Some Thoughts on Smart Wearables
People said similar things about mobile internet devices (Smartphones, old Windows Phones, PDAs, Nokia Internet Tablets) to what some are now saying about Glass. Back before the iPhone, and really for several years after Android’s introduction, people kept asking why they needed to be able to check their email when they were away from their desk, as if that’s all a smartphone was good for. There was a niche market for this that BlackBerry did a great job of serving. This viewpoint is incredibly myopic, and I am of the opinion that it is a similarly myopic view of smart wearable devices. For smartphones, there was a game changer (actually probably a few, but I’ll focus on one) that came into play that took the smartphone from a ‘nice to have’ to a necessity, and that was real time navigation.

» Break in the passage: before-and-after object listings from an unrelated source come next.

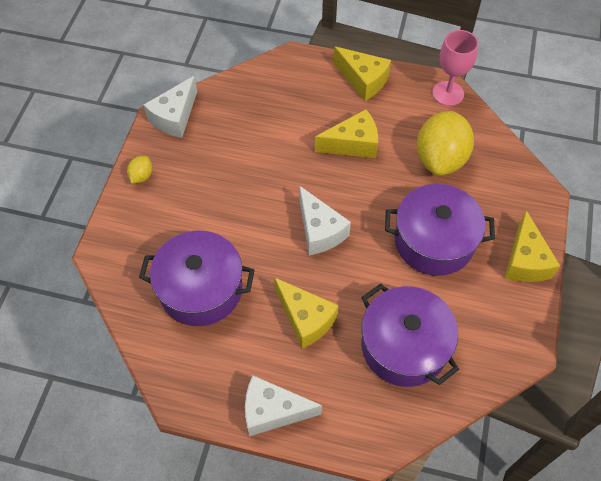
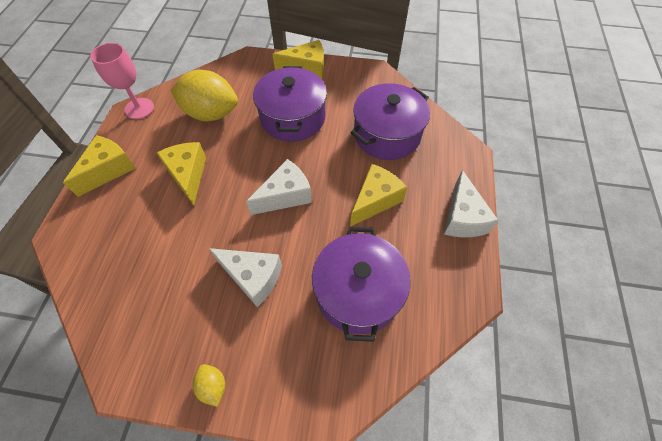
camera: 95 degrees left, 0 degrees up
yellow lemon [127,156,152,184] -> yellow lemon turned 45 degrees clockwise [193,364,225,407]
white cheese [143,76,197,138] -> white cheese moved to [209,248,282,307]

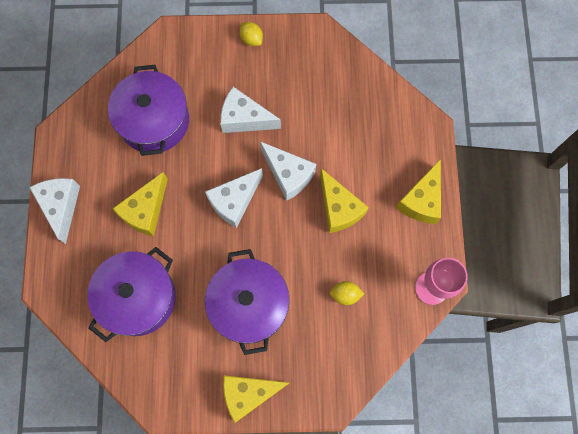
camera: 170 degrees right, 15 degrees up
yellow lemon [170,70,238,121] -> yellow lemon [330,281,364,305], size x0.43
none -> white cheese [260,141,316,201]

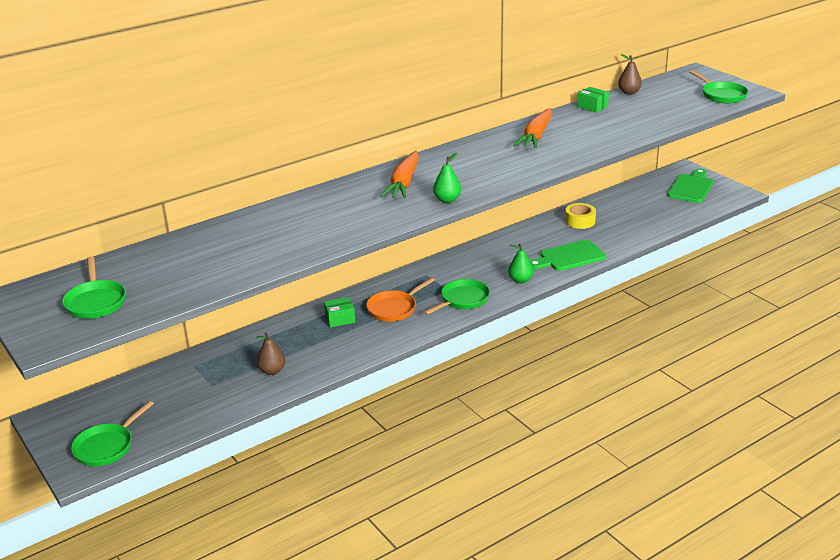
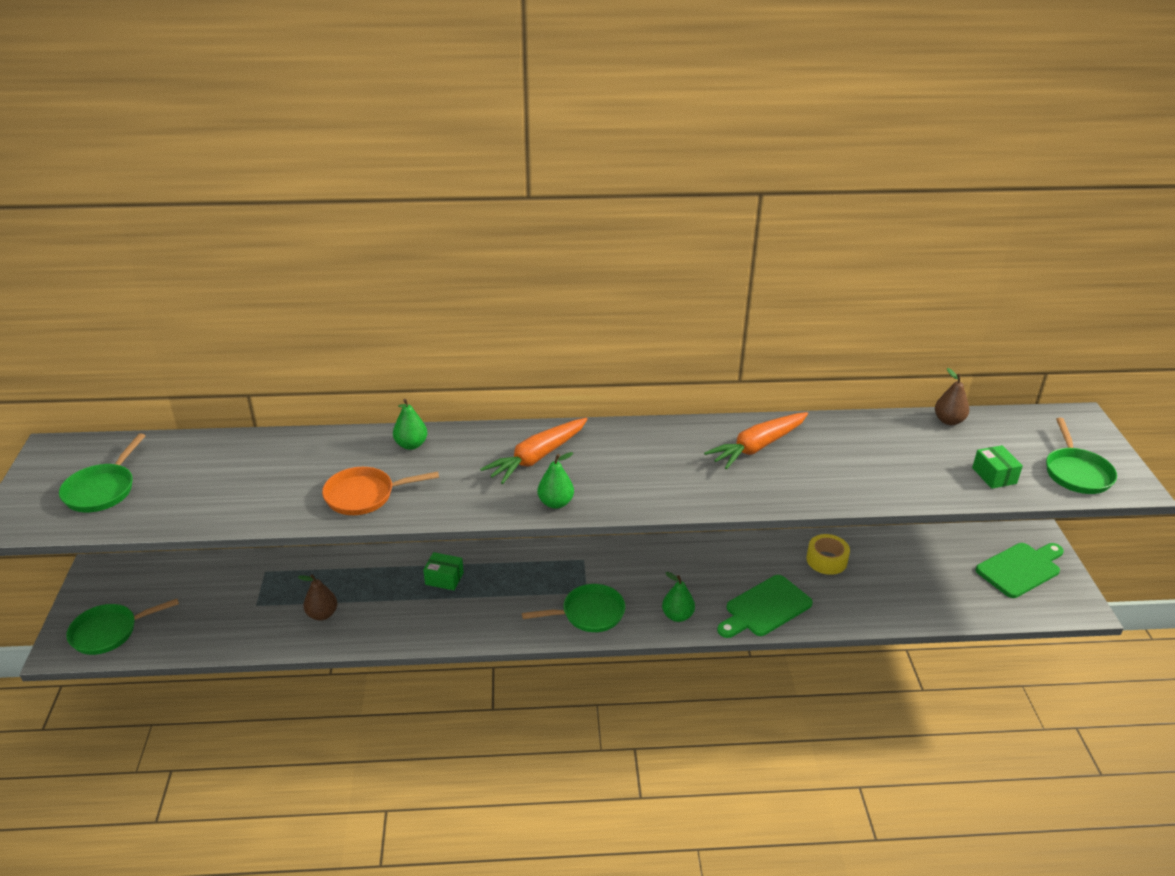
camera: 30 degrees right, 5 degrees up
orange pan [366,277,435,322] -> orange pan moved to [322,467,439,515]
green cutting board [530,240,606,271] -> green cutting board turned 45 degrees counterclockwise [717,575,813,638]
green box [577,87,609,113] -> green box moved to [972,445,1023,489]
none -> green pear [393,399,427,450]

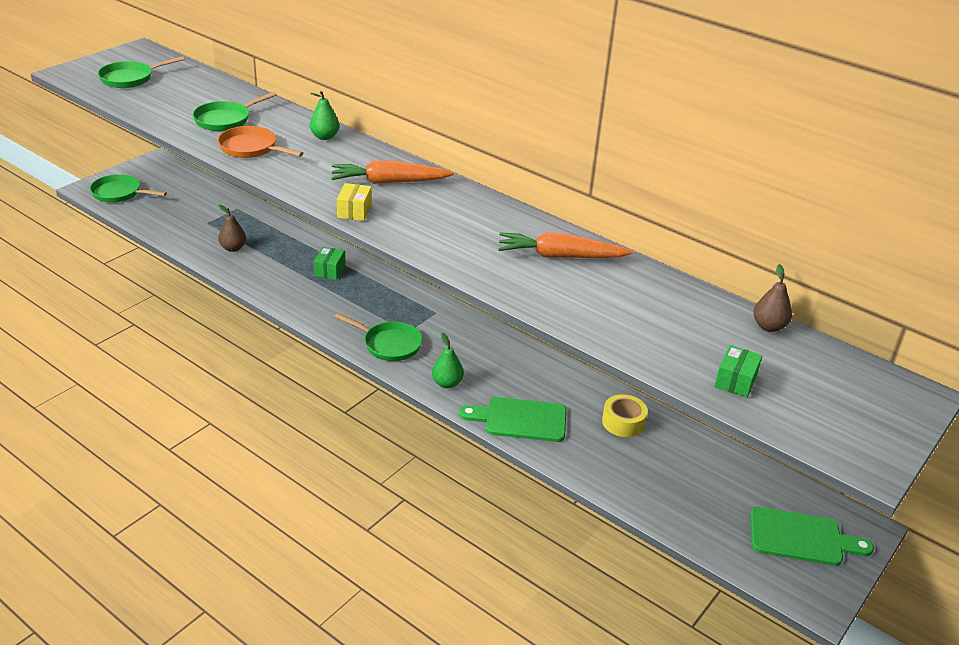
camera: 40 degrees right, 0 degrees up
green box [423,552,464,590] -> green box turned 45 degrees clockwise [314,247,345,280]
green pear [538,452,574,509] -> yellow box [337,183,372,221]
green pan [1046,418,1117,494] -> green pan moved to [193,92,277,131]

Real time navigation was a very clear example of a use case that strongly favored the smartphone over existing technology, and it was something that more and more people were becoming interested in. More and more people were starting to buy dedicated GPS devices at price-points between $200-$500. This device did one, and only one thing, and it did it in a relatively fixed and frustrating way. Android came out with Google Maps, as well as several other low-cost real time navigation apps with different feature sets, at a price-point of under $200, and it did a lot of other really great stuff. What’s more, the navigation experience was sure to improve over time, whereas the dedicated unit would require expensive map updates, and eventual replacement. There were also features that were very difficult for the dedicated units to do, like real-time traffic updates.
Other killer smartphone features are over-the-top calling and messaging, which can provide a much better experience than those provided by the phone companies. At this point, it’s a low-cost full-fledged computing platform. You can even write Android apps from your Android phone (not that I have any idea why someone would want to do that). Email on the go is nice, as is checking the web. And, there are tons of other really incredible mobile experiences that don’t make sense on PCs or other platforms.

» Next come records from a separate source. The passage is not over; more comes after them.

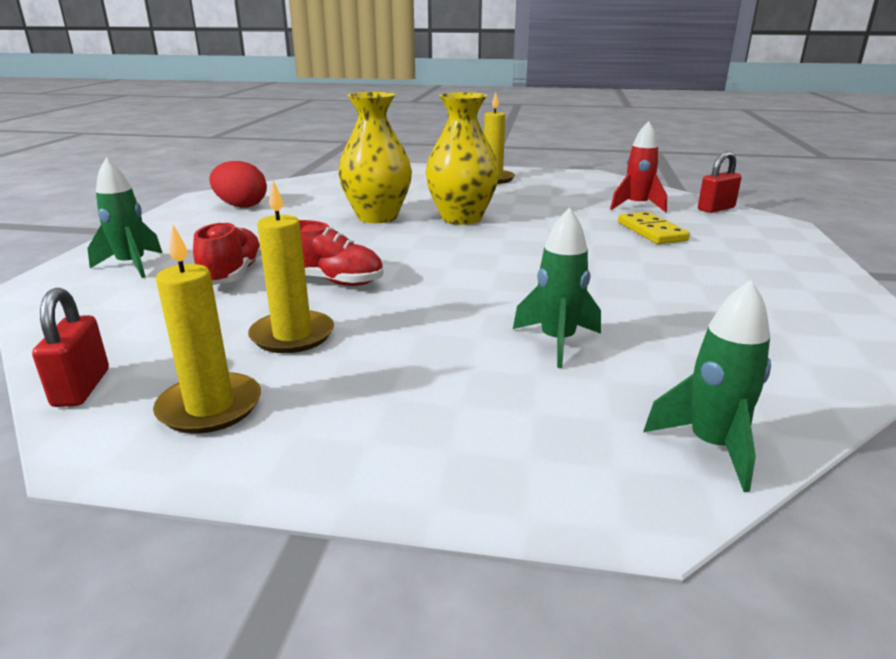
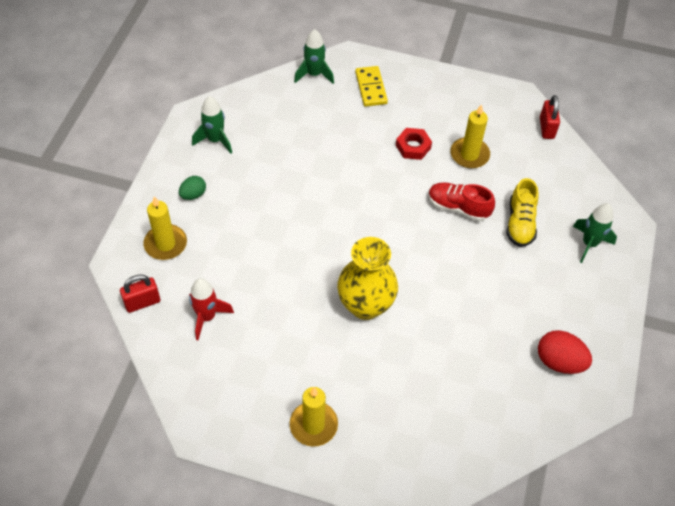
camera: 175 degrees left, 30 degrees up
yellow candle [153,225,261,434] -> yellow candle moved to [144,197,187,260]
red shoe [193,222,261,285] -> yellow shoe [506,178,539,247]
yellow vase [338,92,412,223] -> none
green rocket [513,207,601,368] -> green rocket moved to [192,96,232,154]
yellow domino [618,212,690,244] -> yellow domino moved to [355,66,388,107]
none -> green egg [179,176,206,200]
none -> red nut [396,128,432,160]

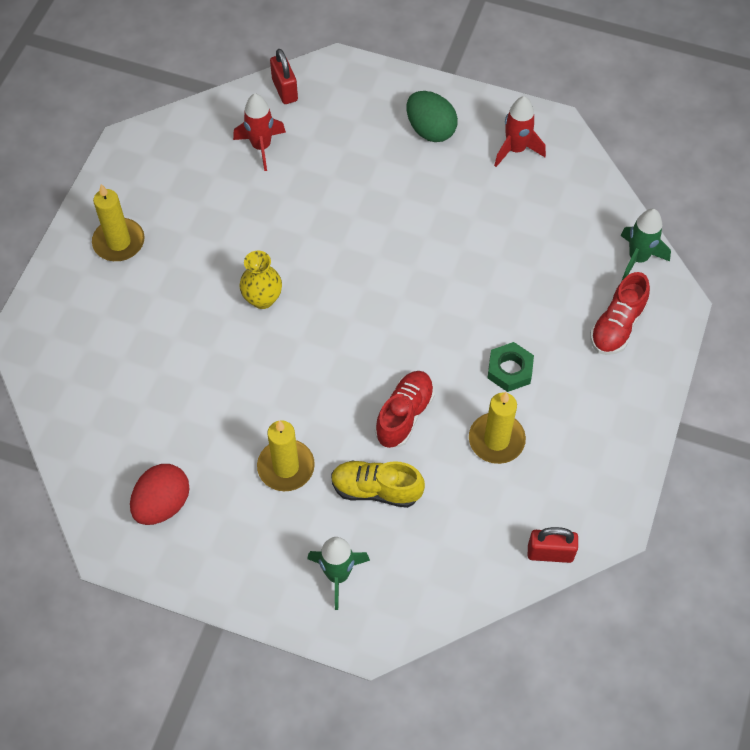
camera: 95 degrees right, 5 degrees up
yellow candle [144,197,187,260] -> yellow candle moved to [257,420,315,491]
green egg [179,176,206,200] -> green egg [406,91,458,142], size x1.63
green rocket [192,96,232,154] -> red rocket [494,96,546,167]
yellow vase [337,237,398,320] -> yellow vase [239,251,282,309], size x0.59
yellow domino [355,66,388,107] -> red shoe [590,272,650,355]
red nut [396,128,432,160] -> green nut [488,342,534,392]

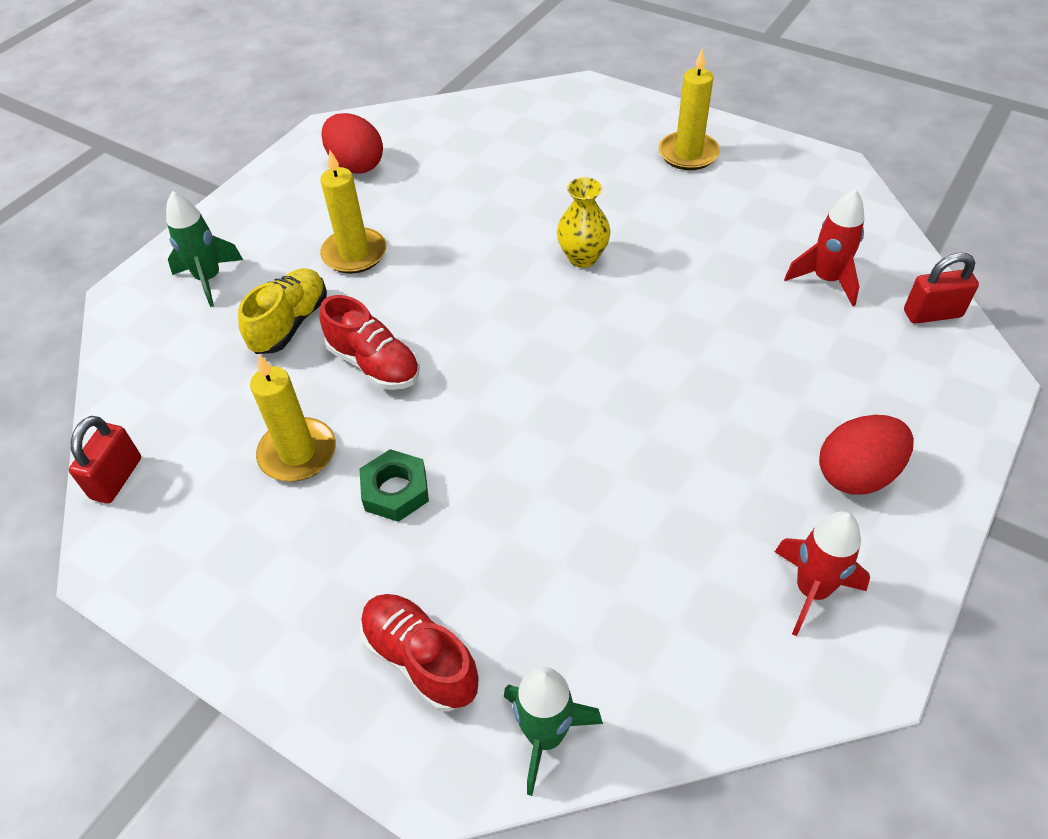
camera: 105 degrees right, 10 degrees down
green egg [406,91,458,142] -> red egg [819,415,914,495]

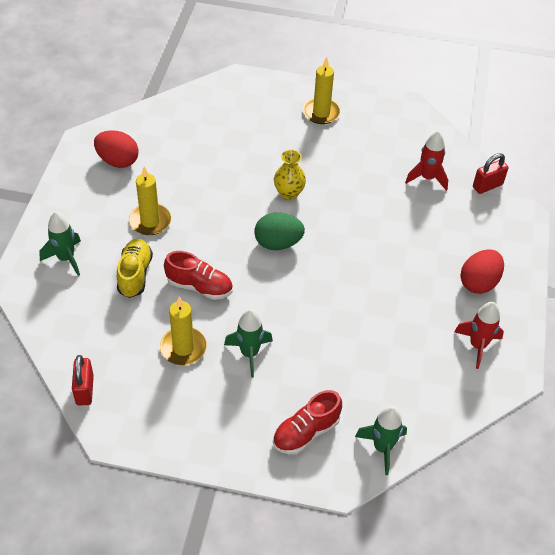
camera: 25 degrees left, 0 degrees up
green nut [359,449,429,522] -> green rocket [224,309,273,378]
red shoe [360,594,479,712] -> red shoe turned 60 degrees counterclockwise [273,390,342,454]
none -> green egg [254,213,305,250]

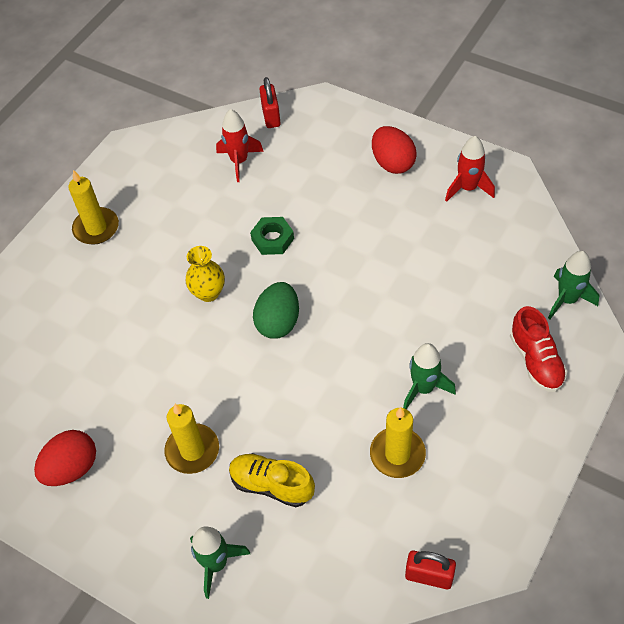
camera: 65 degrees left, 5 degrees up
red shoe [164,251,233,300] -> none
none -> green nut [250,217,294,255]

Now, back to wearables. Is it possible that it’s just a bit too early to be discounting several totally novel ways of interacting with smart devices? Is it possible that there may be some applications that once released would be market drivers, and really sell the notion of smart wearables to the masses? Do you think that there’s a possibility that whoever figures out what that product is will become a huge player, worth billions of dollars? Do you still want to ignore this still untapped market? I know that I don’t want to miss what’s next. And, to be sure, I think that’s going to come from some currently unknown (or barely known) developer, who really hits it out of the park.
So yes, it may be early in the game, even too early for some, but if you want to get a head start, now’s the time to start running.